Cutting and pasting is a cause for concern as AI isn’t perfect, cons include: 

  • It is not programmed to spot fact from fiction 
  • Can sound too authoritarian or pretentious 
  • Can generate nonsensical answers 
  • Can overuse certain phrases 
  • Search engines are now checking for AI vs human content 

Most importantly, AI cannot ask for clarification prior to generating an answer. If it doesn’t know, it will guess and provide an answer (even an incorrect one) confidently. That’s why to use it, what you type in greatly affects what it gives you.  

B-SMART is a great basis for AI queries. All that hard work done researching keywords in the past is getting pulled into the AI today, and continuing to use B-SMART means getting pulled into AI tools tomorrow. 

A B-SMART query in Chat-GPT.

Once you have the right input, think of AI-generated items as a solid foundation, not a final product.
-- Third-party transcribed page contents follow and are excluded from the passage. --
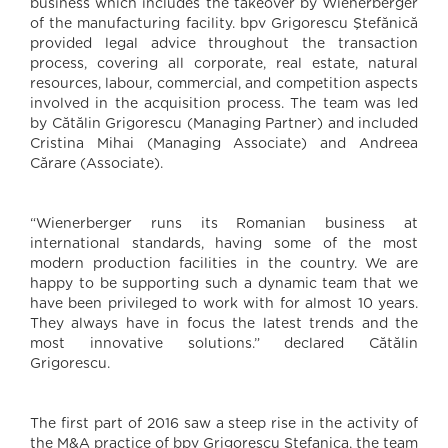
business which includes the takeover by Wienerberger
of the manufacturing facility. bpv Grigorescu Ştefănică
provided legal advice throughout the transaction
process, covering all corporate, real estate, natural
resources, labour, commercial, and competition aspects
involved in the acquisition process. The team was led
by Cătălin Grigorescu (Managing Partner) and included
Cristina Mihai (Managing Associate) and Andreea
Cărare (Associate).
“Wienerberger runs its Romanian business at
international standards, having some of the most
modern production facilities in the country. We are
happy to be supporting such a dynamic team that we
have been privileged to work with for almost 10 years.
They always have in focus the latest trends and the
most innovative solutions.” declared Cătălin
Grigorescu.
The first part of 2016 saw a steep rise in the activity of
the M&A practice of bpv Grigorescu Stefanica, the team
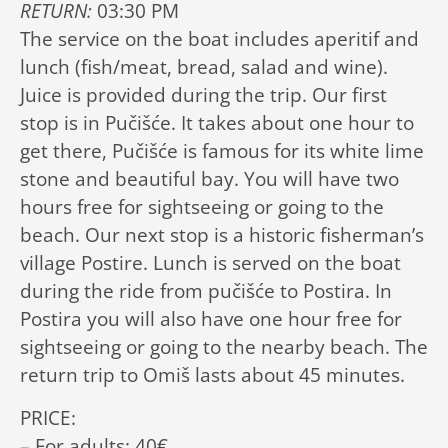
RETURN:
03:30 PM
The service on the boat includes aperitif and
lunch (fish/meat, bread, salad and wine).
Juice is provided during the trip. Our first
stop is in Pučišće. It takes about one hour to
get there, Pučišće is famous for its white lime
stone and beautiful bay. You will have two
hours free for sightseeing or going to the
beach. Our next stop is a historic fisherman’s
village Postire. Lunch is served on the boat
during the ride from pučišće to Postira. In
Postira you will also have one hour free for
sightseeing or going to the nearby beach. The
return trip to Omiš lasts about 45 minutes.
PRICE:
– For adults: 40€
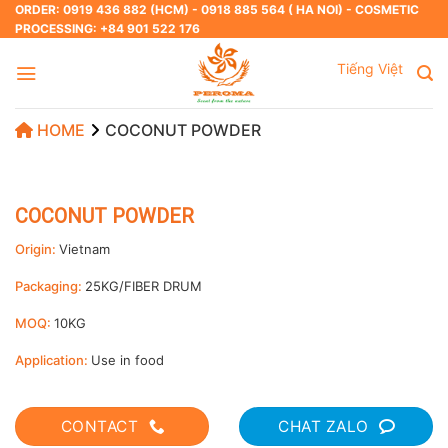
Skip
ORDER: 0919 436 882 (HCM) - 0918 885 564 ( HA NOI) - COSMETIC
PROCESSING: +84 901 522 176
to
content
Tiếng Việt
HOME
COCONUT POWDER
COCONUT POWDER
Origin:
Vietnam
Packaging:
25KG/FIBER DRUM
MOQ:
10KG
Application:
Use in food
CONTACT
CHAT ZALO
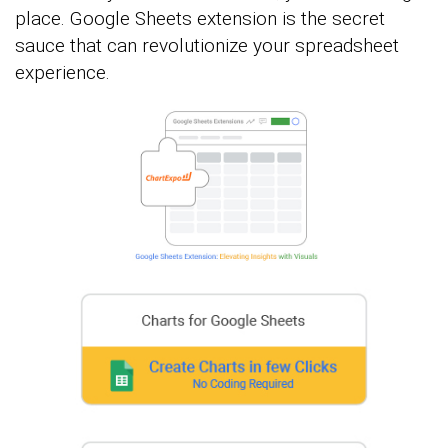
place. Google Sheets extension is the secret
sauce that can revolutionize your spreadsheet
experience.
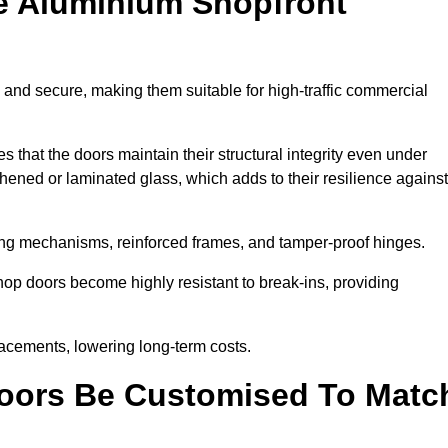
e Aluminium Shopfront
and secure, making them suitable for high-traffic commercial
s that the doors maintain their structural integrity even under
ened or laminated glass, which adds to their resilience against
ing mechanisms, reinforced frames, and tamper-proof hinges.
p doors become highly resistant to break-ins, providing
placements, lowering long-term costs.
oors Be Customised To Matc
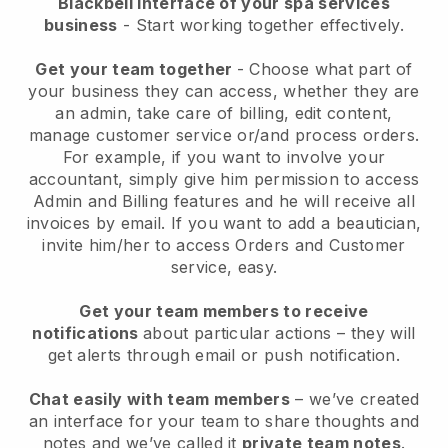
Blackbell interface of your spa services
business
- Start working together effectively.
Get your team together
- Choose what part of
your business they can access, whether they are
an admin, take care of billing, edit content,
manage customer service or/and process orders.
For example, if you want to involve your
accountant, simply give him permission to access
Admin and Billing features and he will receive all
invoices by email.
If you want to add a beautician
,
invite him/her to access Orders and Customer
service, easy.
Get your team members to receive
notifications
about particular actions – they will
get alerts through email or push notification.
Chat easily with team members
– we’ve created
an interface for your team to share thoughts and
notes and we’ve called it
private team notes
.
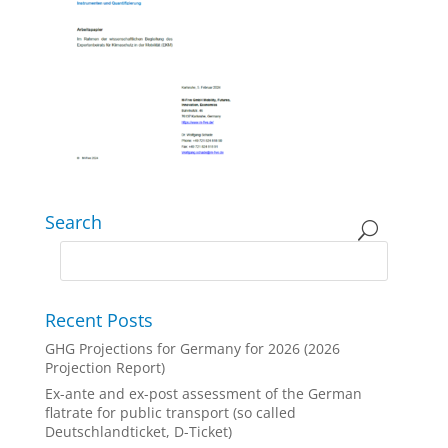
Search
Recent Posts
GHG Projections for Germany for 2026 (2026
Projection Report)
Ex-ante and ex-post assessment of the German
flatrate for public transport (so called
Deutschlandticket, D-Ticket)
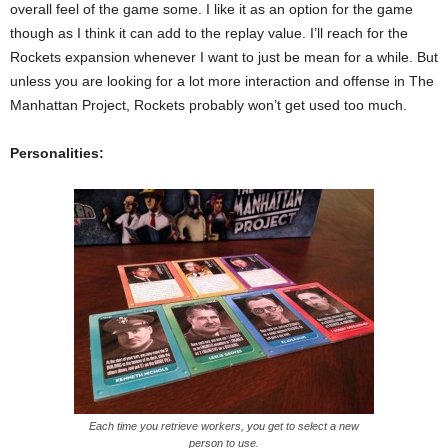
overall feel of the game some. I like it as an option for the game
though as I think it can add to the replay value. I’ll reach for the
Rockets expansion whenever I want to just be mean for a while. But
unless you are looking for a lot more interaction and offense in The
Manhattan Project, Rockets probably won’t get used too much.
Personalities:
Each time you retrieve workers, you get to select a new
person to use.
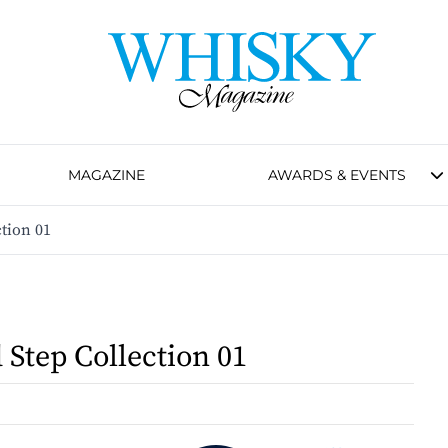
MAGAZINE
AWARDS & EVENTS
tion 01
 Step Collection 01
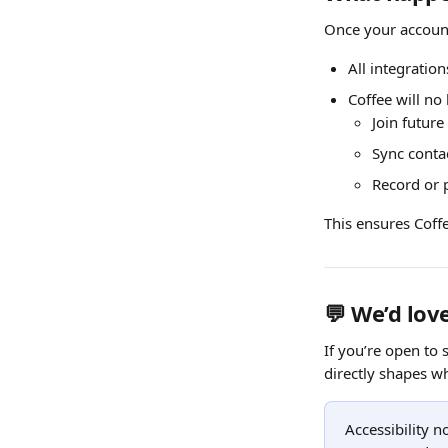
Once your account
All integration
Coffee will no
Join futur
Sync conta
Record or 
This ensures Coffe
💬 We’d lov
If you’re open to
directly shapes w
Accessibility n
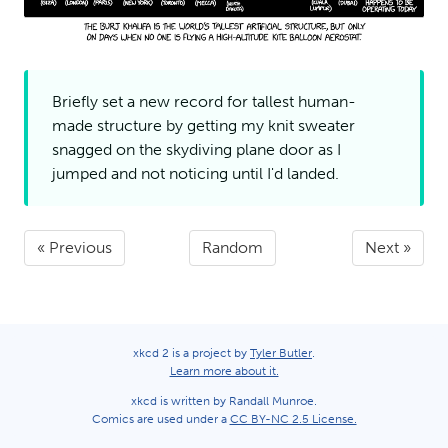
Briefly set a new record for tallest human-
made structure by getting my knit sweater
snagged on the skydiving plane door as I
jumped and not noticing until I'd
landed.
« Previous
Random
Next »
xkcd 2 is a project by
Tyler Butler
.
Learn more about it.
xkcd is written by Randall Munroe.
Comics are used under a
CC BY-NC 2.5 License.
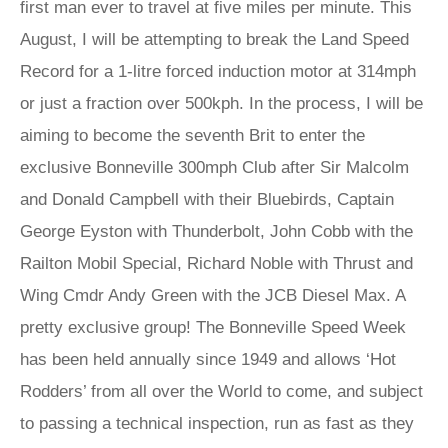
first man ever to travel at five miles per minute. This
August, I will be attempting to break the Land Speed
Record for a 1-litre forced induction motor at 314mph
or just a fraction over 500kph. In the process, I will be
aiming to become the seventh Brit to enter the
exclusive Bonneville 300mph Club after Sir Malcolm
and Donald Campbell with their Bluebirds, Captain
George Eyston with Thunderbolt, John Cobb with the
Railton Mobil Special, Richard Noble with Thrust and
Wing Cmdr Andy Green with the JCB Diesel Max. A
pretty exclusive group! The Bonneville Speed Week
has been held annually since 1949 and allows ‘Hot
Rodders’ from all over the World to come, and subject
to passing a technical inspection, run as fast as they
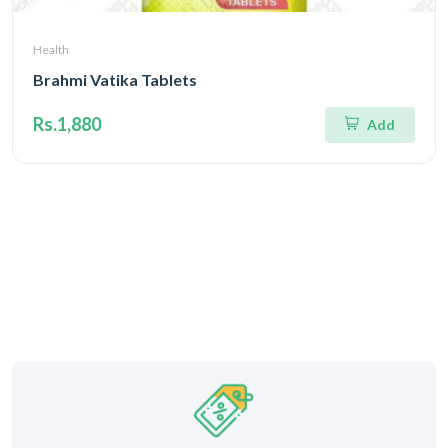
Health
Brahmi Vatika Tablets
Rs.1,880
Add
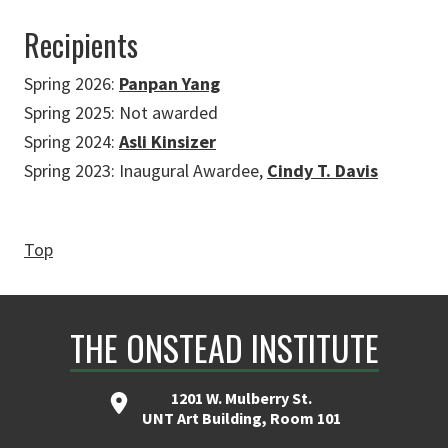
Recipients
Spring 2026:
Panpan Yang
Spring 2025: Not awarded
Spring 2024:
Asli Kinsizer
Spring 2023: Inaugural Awardee,
Cindy T. Davis
Top
THE ONSTEAD INSTITUTE
1201 W. Mulberry St.
UNT Art Building, Room 101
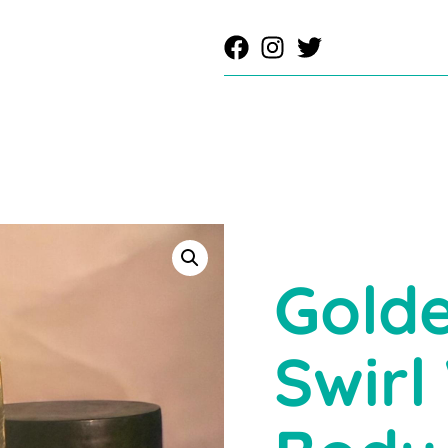
Golde
Swirl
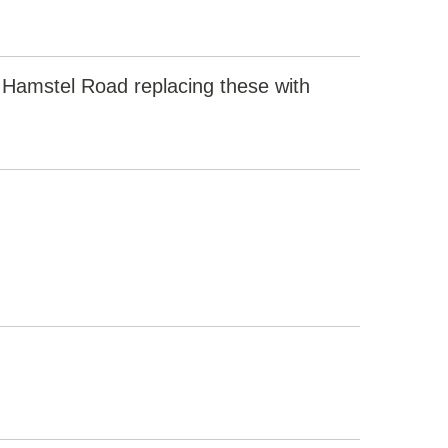
 Hamstel Road replacing these with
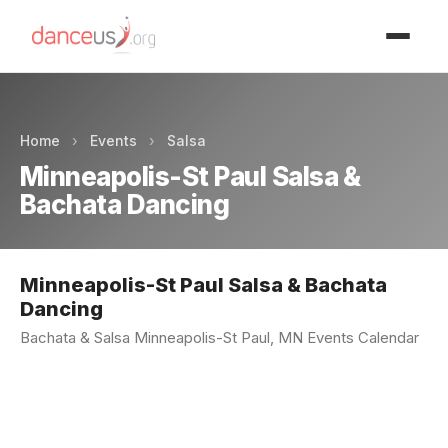
Advertisment
Home
›
Events
›
Salsa
Minneapolis-St Paul Salsa &
Bachata Dancing
Minneapolis-St Paul Salsa & Bachata
Dancing
Bachata & Salsa Minneapolis-St Paul, MN Events Calendar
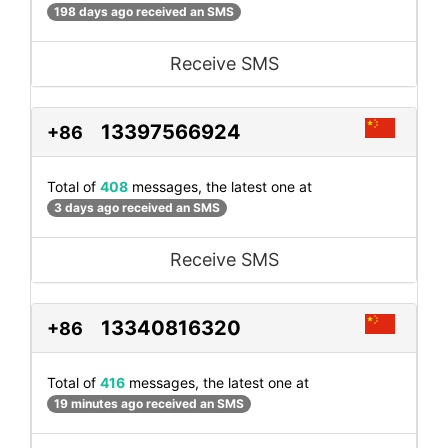
198 days ago received an SMS
Receive SMS
13397566924
+86
Total of
408
messages, the latest one at
3 days ago received an SMS
Receive SMS
13340816320
+86
Total of
416
messages, the latest one at
19 minutes ago received an SMS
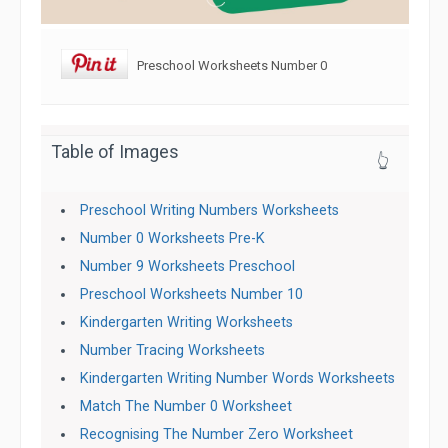
Preschool Worksheets Number 0
Table of Images
👆
Preschool Writing Numbers Worksheets
Number 0 Worksheets Pre-K
Number 9 Worksheets Preschool
Preschool Worksheets Number 10
Kindergarten Writing Worksheets
Number Tracing Worksheets
Kindergarten Writing Number Words Worksheets
Match The Number 0 Worksheet
Recognising The Number Zero Worksheet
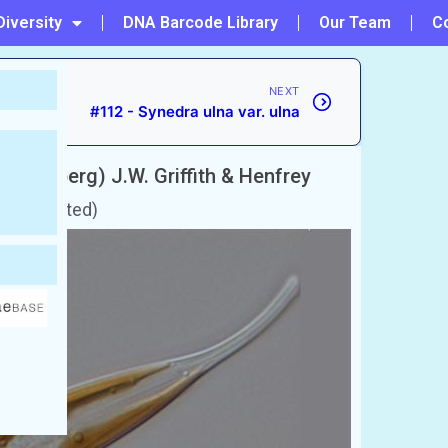
Diversity
DNA Barcode Library
Our Team
C
NEXT
#112 - Synedra ulna var. ulna
(Ehrenberg) J.W. Griffith & Henfrey
 unaccepted)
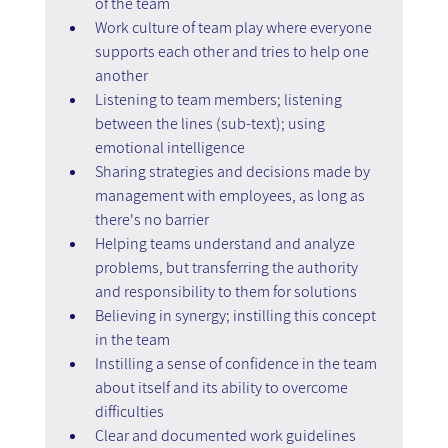
of the team
Work culture of team play where everyone 
supports each other and tries to help one 
another
Listening to team members; listening 
between the lines (sub-text); using 
emotional intelligence
Sharing strategies and decisions made by 
management with employees, as long as 
there's no barrier
Helping teams understand and analyze 
problems, but transferring the authority 
and responsibility to them for solutions
Believing in synergy; instilling this concept 
in the team
Instilling a sense of confidence in the team 
about itself and its ability to overcome 
difficulties
Clear and documented work guidelines 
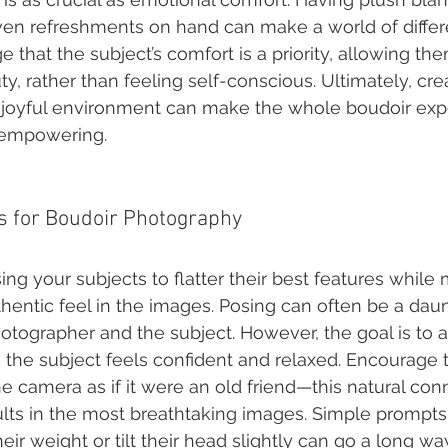
ven refreshments on hand can make a world of differe
 that the subject’s comfort is a priority, allowing th
y, rather than feeling self-conscious. Ultimately, cre
 joyful environment can make the whole boudoir ex
 empowering.
s for Boudoir Photography
ing your subjects to flatter their best features while 
thentic feel in the images. Posing can often be a dau
hotographer and the subject. However, the goal is to 
the subject feels confident and relaxed. Encourage 
e camera as if it were an old friend—this natural con
ults in the most breathtaking images. Simple prompts 
heir weight or tilt their head slightly can go a long wa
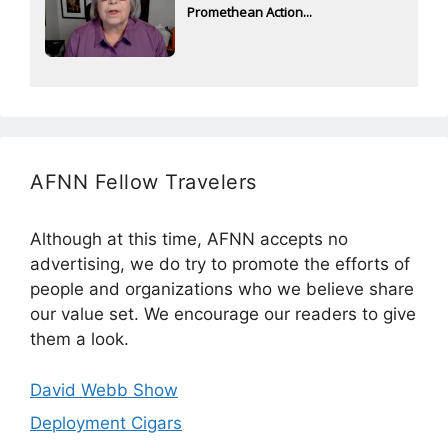
Promethean Action...
AFNN Fellow Travelers
Although at this time, AFNN accepts no
advertising, we do try to promote the efforts of
people and organizations who we believe share
our value set. We encourage our readers to give
them a look.
David Webb Show
Deployment Cigars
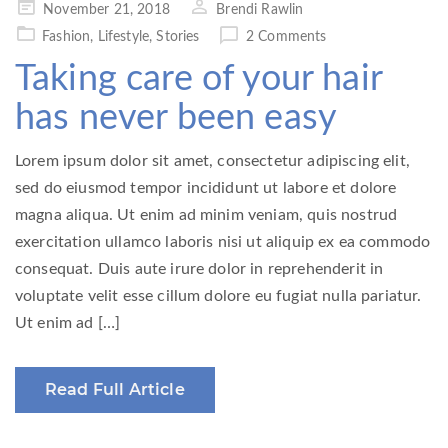
Posted
November 21, 2018
Brendi Rawlin
on
Fashion
,
Lifestyle
,
Stories
2 Comments
Taking care of your hair
has never been easy
Lorem ipsum dolor sit amet, consectetur adipiscing elit,
sed do eiusmod tempor incididunt ut labore et dolore
magna aliqua. Ut enim ad minim veniam, quis nostrud
exercitation ullamco laboris nisi ut aliquip ex ea commodo
consequat. Duis aute irure dolor in reprehenderit in
voluptate velit esse cillum dolore eu fugiat nulla pariatur.
Ut enim ad […]
Read Full Article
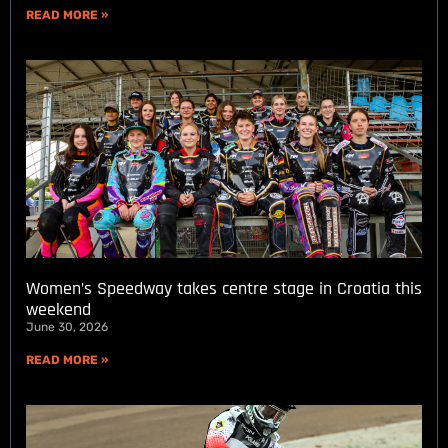
READ MORE »
Women’s Speedway takes centre stage in Croatia this
weekend
June 30, 2026
READ MORE »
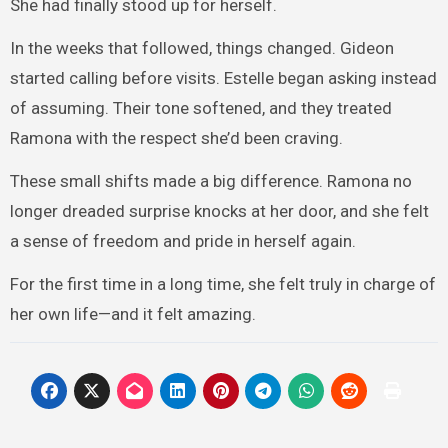
She had finally stood up for herself.
In the weeks that followed, things changed. Gideon
started calling before visits. Estelle began asking instead
of assuming. Their tone softened, and they treated
Ramona with the respect she’d been craving.
These small shifts made a big difference. Ramona no
longer dreaded surprise knocks at her door, and she felt
a sense of freedom and pride in herself again.
For the first time in a long time, she felt truly in charge of
her own life—and it felt amazing.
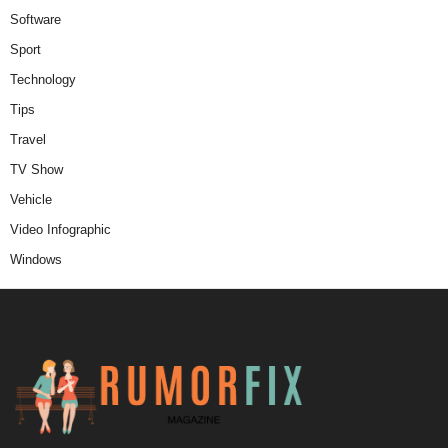
Software
Sport
Technology
Tips
Travel
TV Show
Vehicle
Video Infographic
Windows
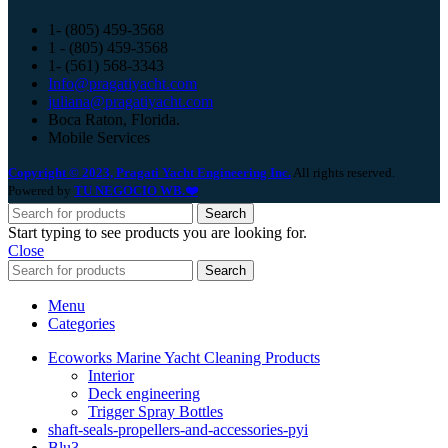
1- (805) 459-3568
1 - (805) 459-3568
1- (561) 568-3343
Info@pragatiyacht.com
juliana@pragatiyacht.com
Boca Raton, Florida.
Mobile Services
Copyright © 2023, Pragati Yacht Engineering Inc.
All rights reserved.
Powered by
TU NEGOCIO WB.❤️
Search
Start typing to see products you are looking for.
Close
Search
Menu
Categories
Ecoworks Marine Yacht Cleaning Products
Interior
Deck engineering
Trigger Spray Bottles
shaft-seals-propellers-and-accessories-pyi
Blu3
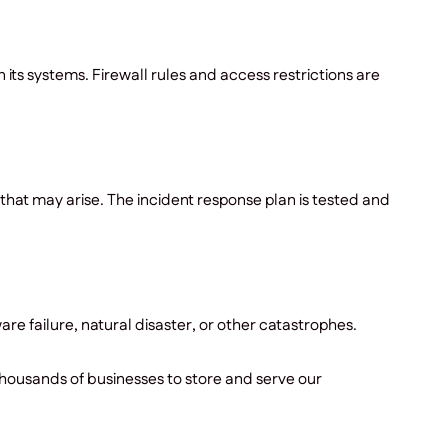
s systems. Firewall rules and access restrictions are
that may arise. The incident response plan is tested and
re failure, natural disaster, or other catastrophes.
housands of businesses to store and serve our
Review to ensure it sounds conversational and verify the information provided before use. 

Remember, AI relies on human knowledge, so it cannot represent your brand better than you. 

What’s Your Takeaway?  

Thinking of your users first by reviewing data, plus identifying and analyzing competitor content, creates a data-driven strategy for content expansion and creation that boosts your SEO and PPC. Once writing, make sure content is digestible for the user experience and integrate target keyword variations naturally. Finally, using AI appropriately can help you create content efficiently.